I’ve got a problem simultaneously receiving multiple (over 50, 5-6 Mbps each) multicast UDP streams, since if I using the standard windows sockets approach I lose a lot of packets and thus sometimes I can’t decode such streams (I try to receive mpeg2-ts streams). I think this happens due to the large amount of KM - UM switchings (WSARecv always returns the one UDP datagram). So I guess that if I’ll be able to gather packets in KM I’ll get some performance boost. I have some experience in KM driver writing, but never before wrote drivers for networking. I found that microsoft suggests WPF for similar purposes, but I’m not sure that I’ve understood correctly. So I want to ask you, dear experts, from where should I start? I’ll be very appreciated for any suggestions.

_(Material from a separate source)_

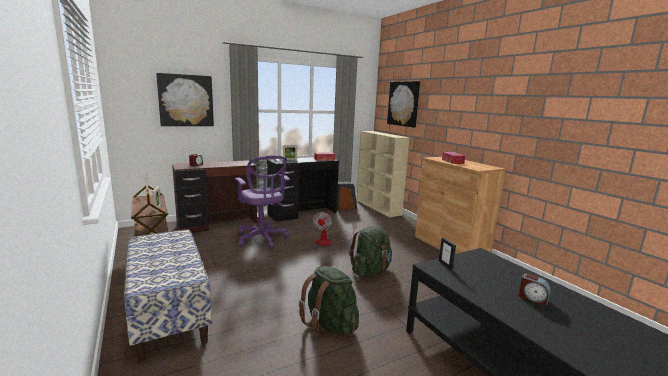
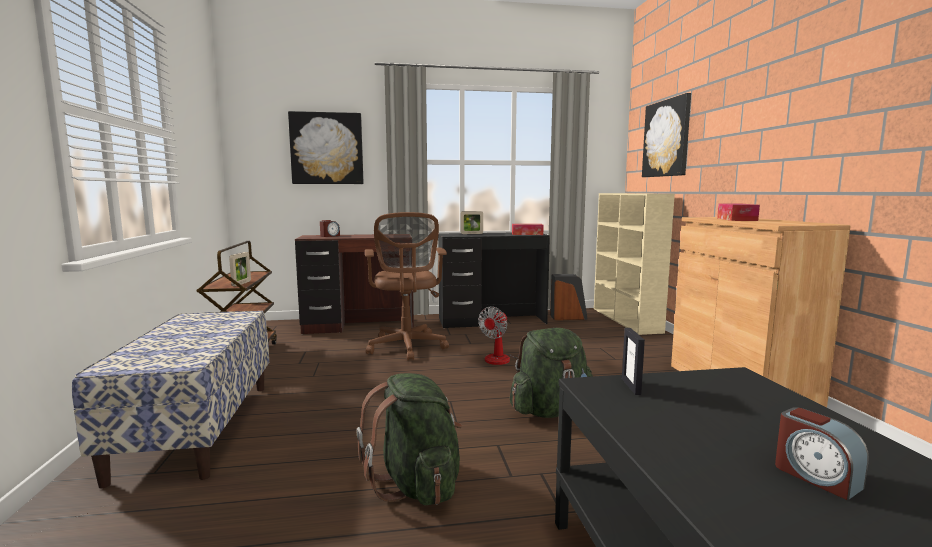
camera: 20 degrees right, 5 degrees down
(262, 238) = (407, 347): purple office chair -> brown office chair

Before you rush out to kernel-mode… the usermode APIs can scale VERY well, easily to 50 simultaneous UDP streams of 5-6Mbps each. But it’s not obvious how to get the best scalability out of winsock. You need to set a few magic flags, know which APIs are “bad” and which are “good”, etc.
Kernel is not always faster, and kernel is definitely more difficult - I see a 10x times reduction in developer productivity when I have to do something like this in kernel versus usermode.
So I suggest you give usermode winsock another chance. If you can get it working in usermode, that’ll save you lots of headaches in the long run.
Take a look at http://ctstraffic.codeplex.com/ . This is a sample written by a winsock guru on the Windows Networking team. The tool scales really well. He’s gotten this thing to scale to half a million simultaneous connections to a single server. (Since TCP and UDP only provide 65,000 local port numbers, he had to start assigning a bunch of local IP addresses, just to get enough port numbers to go around.)
You can use ctsTraffic as a proof-of-concept – if that usermode tool can scale to 70 UDP streams of 10Mbps each without significant packet loss, then it’s clearly possible to tackle your scenario in usermode. Once you’re satisfied it’s possible, then you can start borrowing ideas and code from the winsock sample until your app reaches its scalability goals.
Here’s an example usage of ctsTraffic that runs 70 simultaneous UDP streams of 10Mbps each, sending 100 UDP datagrams per second per connection:
Server:\> ctsTraffic.exe -listen:* -protocol:udp -verify:connection -bitspersecond:10000000 -framerate:100 -streamlength:60
Client:\> ctsTraffic.exe -target:yourservername -connections:70 -iterations:1 -protocol:udp -verify:connection -bitspersecond:10000000 -framerate:100 -streamlength:60 -bufferdepth:5
The workstations sitting on my desk are connected via 1Gbps Ethernet link. When I run those commands, the server uses about 20% CPU, the client uses about 15% CPU, and they push a steady 720Mbps between them, with about 0.02% datagram loss rate. It’s unlikely that you can improve on that by going to kernelmode.